Brief » Set down, word for word, the part of the discussion of Russia and Armenia starting with "Karen: Yeah. Well, I" and going on through "linkage with Armenia.".

Passage »
━━━━━━━━━━
There was a RAND, 2019 RAND Corporation report titled Extending Russia that cynically, almost like Machiavelli wrote it, it was talking about how the US and how the West could exploit various conflicts in the region, including the South Caucasus, to strain Russia’s resources to occupy it and to… divert its attention. So Glenn Diesen, in that discussion, he said that if Russia intervened on the side of Armenians, it would have a huge problem with Turkey and Azerbaijan right now. As we know, Russia is providing gas to Azerbaijan, and Azerbaijan is rebranding that gas as Azeri and selling it to Europe.
It’s a very critical piece of resources for Europe itself. And that’s why we’re seeing European diplomats and politicians kneeling in front of the dictator in Azerbaijan for anything for that gas and for that energy. And if Russia didn’t intervene in that war, then it would risk alienating Armenians, which it did. And another point in that Grant Corporation report, we will link it in our documents, in our show notes, but it actually talks about Azerbaijan being a very attractive geographic position for intelligence gathering against Iran and Russia.
So I don’t know if you read the report, but you… Yeah, I did read some of it, yes. But you were essentially like, the report was echoing what you said. So post 2020, post 2023, Russia’s influence in Armenia has declined sharply.
Armenia’s government partly blames Russia for the loss, despite its own, you can say treachery, you can say idiocy, but Armenia is now pivoting towards West. And that basically is exactly what was predicted in the Iran Corporation report, which said that if we can resolve the conflict, and by resolve, I guess ethnic cleansing of Karabakh would also be considered resolution. If we can consider that conflict result, then we are able to flip Armenia towards the West. And that is what’s happening right now.
We’re witnessing it live. In your opinion, was the US and Western role here, and as alluded to in the Rand Report, a simple innocent bystander that was powerless to prevent the war if it really wanted to, and a subsequent ethnic cleansing, or an unwilling beneficiary, or potentially worse? What are your thoughts?
Karen: Yeah. Well, I think you’re right. I think if you look at the larger strategy that the U.S. has towards Russia, it has been… This is a neoconservative strategy.
This is very much how do we weaken Russia? How do we get Russia to overextend itself? Once that ethnic cleansing happened in Nagorno-Karabakh, then they could more clearly take a side. And also, like you said, Russia isn’t the…
There’s airspace now between Russia and Armenia. There’s a problem now because Russia didn’t help it when really it should have. In many ways, with the agreements that they had, you would have expected that. And also the Christian thing because Russia is very much becoming a conservative, orthodox state And kind of restoring, wanting to restore religious tradition, the Christian religious tradition, which would have made it a natural linkage with Armenia.
But that’s kind of been, it’s farther away rather than closer to. At what level does the U.S. make this happen? This is what it’s hard to say. Because if you look at all of our diplomats and all of our embassies, and all of our CIA operations around the world that manage our foreign policy, that try to set up the stage for anything that will help the people in power in America, certainly in Washington.
They are setting a stage for what they did works for them because now you have Armenia possibly, maybe potentially being brought into the EU or the European Union circle of influence. And this is another battleground, much like other former Soviet Union states. I mean, we have gone after almost everyone. In fact, and when they don’t vote the right way, like in Hungary, in Romania, in Georgia, when they don’t vote correctly, we then interfere on the ground with whether it’s a color revolution or some other type of on the ground operation to shape it.
━━━━━━━━━━
Dataset excerpts »

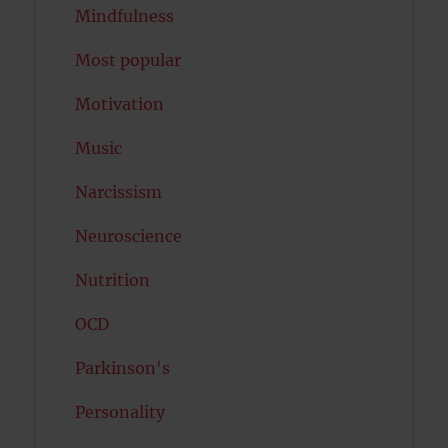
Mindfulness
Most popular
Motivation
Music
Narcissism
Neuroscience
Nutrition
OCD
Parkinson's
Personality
━━━━━━━━━━
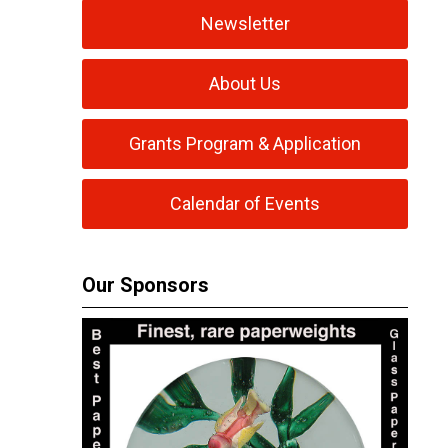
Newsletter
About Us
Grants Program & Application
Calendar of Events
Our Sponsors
━━━━━━━━━━
Your solution »
Karen: Yeah. Well, I think you’re right. I think if you look at the larger strategy that the U.S. has towards Russia, it has been… This is a neoconservative strategy.
This is very much how do we weaken Russia? How do we get Russia to overextend itself? Once that ethnic cleansing happened in Nagorno-Karabakh, then they could more clearly take a side. And also, like you said, Russia isn’t the…
There’s airspace now between Russia and Armenia. There’s a problem now because Russia didn’t help it when really it should have. In many ways, with the agreements that they had, you would have expected that. And also the Christian thing because Russia is very much becoming a conservative, orthodox state And kind of restoring, wanting to restore religious tradition, the Christian religious tradition, which would have made it a natural linkage with Armenia.